The configuration file (reads_config.xml) is a required input file in the DATA directory. It consists of a set of rules, specified in XML format, that are applied to the input reads in the XML files. The configuration file allows you to correct and augment the information in the XML files. You can create a configuration file with the help of the module FindXmlFeatures. For example configuration files, see the sample projects.
The configuration file allows for an easy way to set parameters that are common to a group of reads. For instance, below we demonstrate how to set insert size and insert size standard deviation for all the reads in a particular library. Also, if the XML files are missing any required fields, the configuration file can contain rules to provide the missing information. When you first attempt to run Arachne, you are likely to get an error message about read information that can be fixed with the configuration file.

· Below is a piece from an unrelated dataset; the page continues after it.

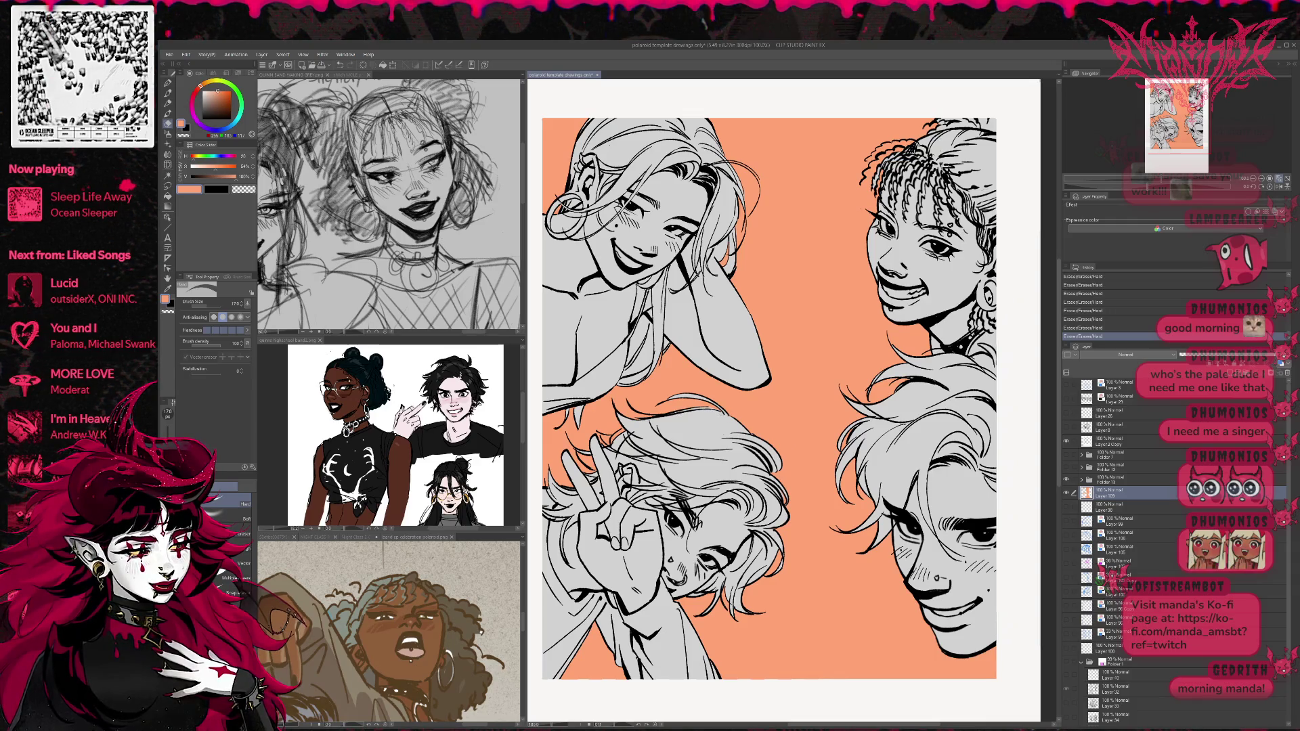
drag(769, 398, 806, 393)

The configuration file must set a
<type> field for every read. The type field cannot be put in the original XML files, because they must conform to the Trace Archive Format specification.
As an XML file, the configuration file has a formal "document type" definition, which can be found in the file DATA/dtds/configuration.dtd. The file begins with
<?xml version="1.0"?> <!DOCTYPE configuration SYSTEM "configuration.dtd"> <configuration>
and ends with:
The types of constructs that can put in between are comments, macros, and most importantly, rules.
Comments are in the standard XML format, for example:
<!-- ******** Some contaminated reads, to be tossed ******** -->
Macros facilitate abbreviation, pointless or otherwise, for example:
would change every subsequent occurrence of the string $gh to the string gringlehopper. Any text could have been used in place of gringlehopper.
Rules require more explanation, because they have nontrivial syntax. For example,
<rule> <name> exclude probable human reads </name> <match> <match_field>plate_id</match_field> <regex>^G10P6007$</regex> </match> <match> <match_field>plate_id</match_field> <regex>^G10P6130$</regex> </match> <action><remove /></action> </rule>
would cause all reads having plate_id G10P6007 or G10P6130 to be ignored by Arachne.
More generally, a rule is defined by three fields:
* <name>: Explanatory title. One per rule or none at all. * <match>: Defines which reads are affected by the rule. One or more per rule. * <action>: Defines what happens to those reads affected by the rule, namely those reads specified in one or more of the match fields. Exactly one per rule.
The <match> tag is composed of at least one pair of <match_field> and <regex> tags. If multiple <match_field> <regex> pairs are used (between a given <match> ... </match> pair), then the match applies to those reads that satisfy all of the intervening conditions.
* <match_field>: The field from the XML ancillary data to test for a matching read, in lower-case. * <regex>: A regular expression to match against the contents of the specified <match_field>.
The <action> tag requires one of the following sub-tags. Only one type of sub-tag is allowed for a single <action> tag, though multiple <set> tags are allowed in a single <action> tag.
* <remove />: Remove any matching read. Only one <remove /> tag is allowed in each <action> tag. * <unpair />: Remove any pairing information for matching reads. Only one <unpair /> tag is allowed in each <action> tag. * <set>: Set a field for any matching read. The syntax is
<set> <set_field> ... </set_field> <value> ... </value> </set>
but there may be more than one set tag within a given <action>.
Values of other fields associated with the matching read may be referred to in <value> tags by prepending the name of the field with an "@". Also, integer arithmetic evaluation will occur when setting numeric fields such as insert_size and insert_stdev. For example,
<set> <set_field> insert_stdev </set_field> <value>@insert_size/10</value> </set>
will set insert_stdev to 10% of insert_size.
Rules are applied in the order which they appear in the configuration file. Interactions between the rules are possible, and consequently, the order in which the rules appear may matter.
Here is an example of a rule that sets the insert statistics for all reads whose names begin with G20:
<rule> <name> set insert stats for G20 reads </name> <match> <match_field>trace_name</match_field> <regex>^G20</regex> </match> <action> <set> <set_field>insert_size</set_field> <value>4000</value> </set> <set> <set_field>insert_stdev</set_field> <value>400</value> </set> </action> </rule>
Finally, we give an example that shows how to designate every read as being a paired production read:
<rule> <name> all reads are paired production reads </name> <match> <match_field>trace_name</match_field> <regex>.</regex> </match> <action> <set> <set_field>type</set_field> <value>paired_production</value> </set> </action> </rule>
Other ways to configure
Additionally, one may provide an exclusion file, a list of read names to be excluded from the assembly. This file should be named "reads.to_exclude" and should be located in DATA; each line of the file should have one read name. The reads in this file will be excluded prior to the application of any rules.